• WHAT NEEDS TO BE DONE
Every line below from the one containing "usgangspunkt seiner Studie" through the one containing "kann als entsprechende" must be transcribed exactly. Omit all lines outside that stretch.

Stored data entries

──────────

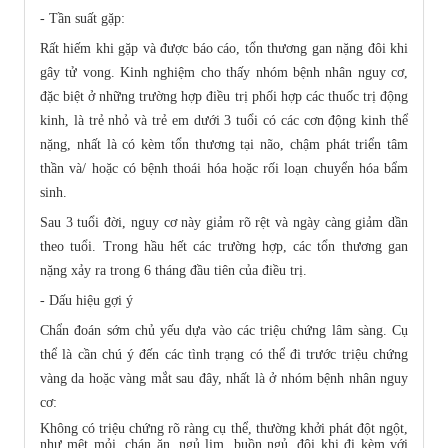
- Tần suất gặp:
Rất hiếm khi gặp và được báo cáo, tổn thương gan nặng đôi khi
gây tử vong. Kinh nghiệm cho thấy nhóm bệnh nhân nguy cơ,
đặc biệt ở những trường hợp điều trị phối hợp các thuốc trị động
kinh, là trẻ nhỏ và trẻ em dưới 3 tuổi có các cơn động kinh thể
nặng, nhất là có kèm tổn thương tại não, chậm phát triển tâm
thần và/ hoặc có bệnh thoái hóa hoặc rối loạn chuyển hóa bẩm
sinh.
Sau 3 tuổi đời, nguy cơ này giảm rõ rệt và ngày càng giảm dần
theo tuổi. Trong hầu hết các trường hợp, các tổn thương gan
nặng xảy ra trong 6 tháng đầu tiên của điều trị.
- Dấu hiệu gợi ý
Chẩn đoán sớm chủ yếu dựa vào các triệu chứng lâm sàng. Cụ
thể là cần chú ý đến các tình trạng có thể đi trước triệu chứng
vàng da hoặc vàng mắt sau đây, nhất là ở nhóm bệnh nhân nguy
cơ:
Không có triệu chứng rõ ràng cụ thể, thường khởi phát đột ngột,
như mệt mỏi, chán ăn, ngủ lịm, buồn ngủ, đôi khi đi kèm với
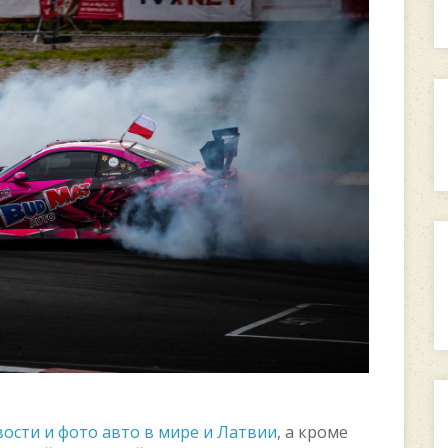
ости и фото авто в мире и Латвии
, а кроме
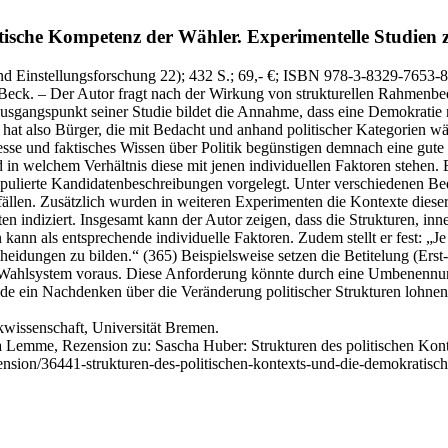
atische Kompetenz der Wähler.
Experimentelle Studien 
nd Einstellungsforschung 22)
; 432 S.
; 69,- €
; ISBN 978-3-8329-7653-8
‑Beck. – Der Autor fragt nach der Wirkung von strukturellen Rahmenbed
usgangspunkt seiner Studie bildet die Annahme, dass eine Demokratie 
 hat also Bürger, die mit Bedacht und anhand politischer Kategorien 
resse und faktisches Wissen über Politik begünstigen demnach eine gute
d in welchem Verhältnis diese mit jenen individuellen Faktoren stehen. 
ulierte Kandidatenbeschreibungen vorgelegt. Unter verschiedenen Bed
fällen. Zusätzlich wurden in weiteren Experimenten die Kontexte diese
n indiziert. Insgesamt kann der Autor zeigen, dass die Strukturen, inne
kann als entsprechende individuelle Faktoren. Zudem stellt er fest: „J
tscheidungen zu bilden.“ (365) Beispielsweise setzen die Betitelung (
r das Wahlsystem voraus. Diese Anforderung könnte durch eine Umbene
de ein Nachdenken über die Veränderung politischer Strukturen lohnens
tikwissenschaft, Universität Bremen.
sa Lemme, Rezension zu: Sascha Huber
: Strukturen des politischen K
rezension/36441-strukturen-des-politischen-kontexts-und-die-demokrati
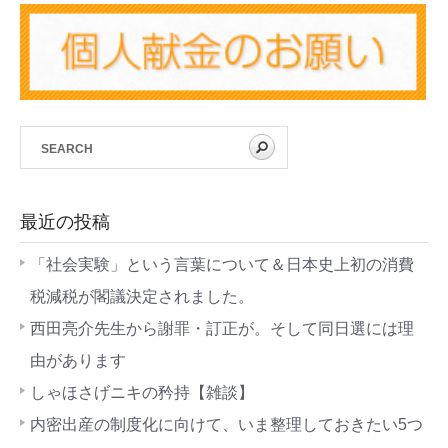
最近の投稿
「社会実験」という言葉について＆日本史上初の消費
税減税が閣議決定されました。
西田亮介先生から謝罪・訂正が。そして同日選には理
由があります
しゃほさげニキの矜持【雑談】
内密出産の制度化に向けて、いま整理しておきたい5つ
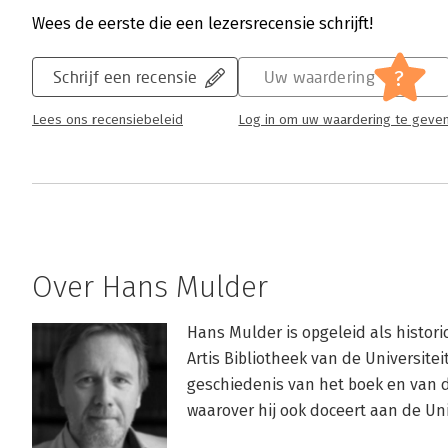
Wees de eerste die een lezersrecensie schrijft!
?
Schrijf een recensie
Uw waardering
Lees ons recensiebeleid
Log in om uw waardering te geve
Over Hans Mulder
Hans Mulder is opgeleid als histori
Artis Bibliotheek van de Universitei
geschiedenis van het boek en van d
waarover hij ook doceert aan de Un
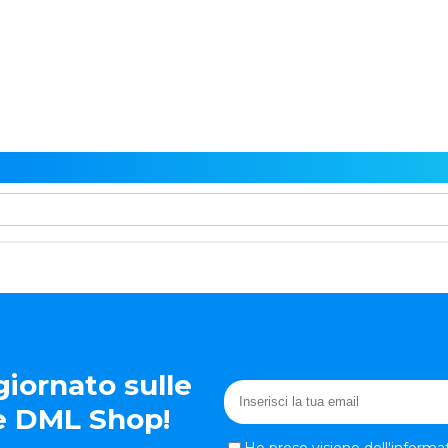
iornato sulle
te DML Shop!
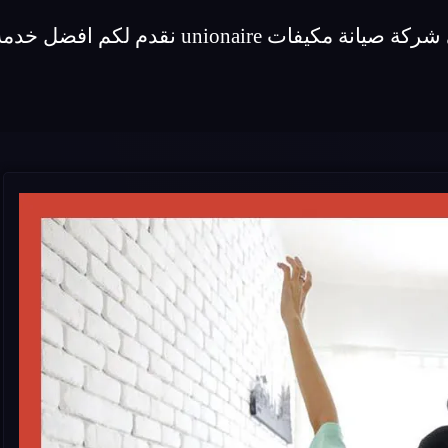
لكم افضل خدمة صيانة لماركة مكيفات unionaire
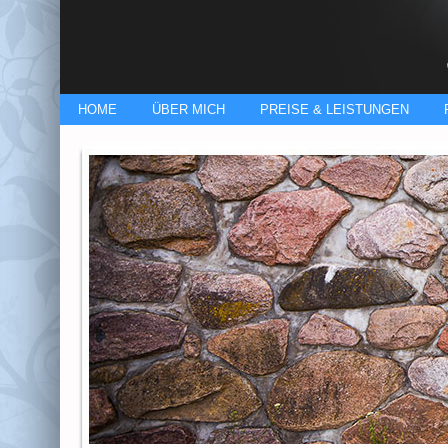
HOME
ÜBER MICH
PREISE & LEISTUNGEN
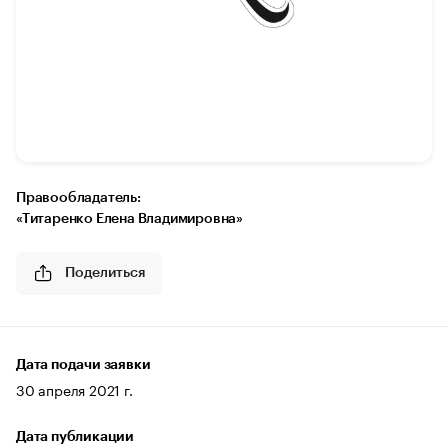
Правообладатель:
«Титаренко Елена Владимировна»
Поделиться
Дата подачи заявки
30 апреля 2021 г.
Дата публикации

──────────

• THE ANSWER
usgangspunkt seiner Studie bildet die Annahme, dass eine Demokratie 
 hat also Bürger, die mit Bedacht und anhand politischer Kategorien 
resse und faktisches Wissen über Politik begünstigen demnach eine gute
d in welchem Verhältnis diese mit jenen individuellen Faktoren stehen. 
ulierte Kandidatenbeschreibungen vorgelegt. Unter verschiedenen Bed
fällen. Zusätzlich wurden in weiteren Experimenten die Kontexte diese
n indiziert. Insgesamt kann der Autor zeigen, dass die Strukturen, inne
kann als entsprechende individuelle Faktoren. Zudem stellt er fest: „J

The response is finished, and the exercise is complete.